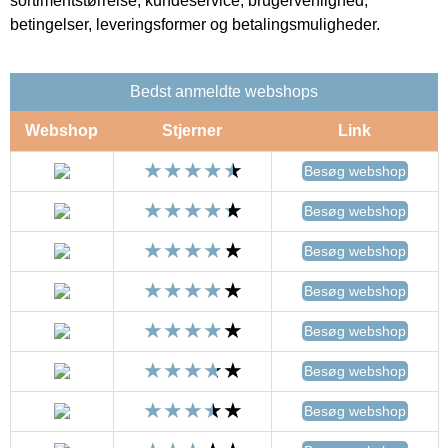
sortimentstørrelse, kundeservice, brugervenlighed,
betingelser, leveringsformer og betalingsmuligheder.
Bedst anmeldte webshops
Webshop
Stjerner
Link
Besøg webshop
Besøg webshop
Besøg webshop
Besøg webshop
Besøg webshop
Besøg webshop
Besøg webshop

********************

> _Problem details_:
Excluding the pictures, transcribe all of the entries exactly.

> _Answer section_:
sortimentstørrelse, kundeservice, brugervenlighed,
betingelser, leveringsformer og betalingsmuligheder.
Bedst anmeldte webshops
Webshop
Stjerner
Link
Besøg webshop
Besøg webshop
Besøg webshop
Besøg webshop
Besøg webshop
Besøg webshop
Besøg webshop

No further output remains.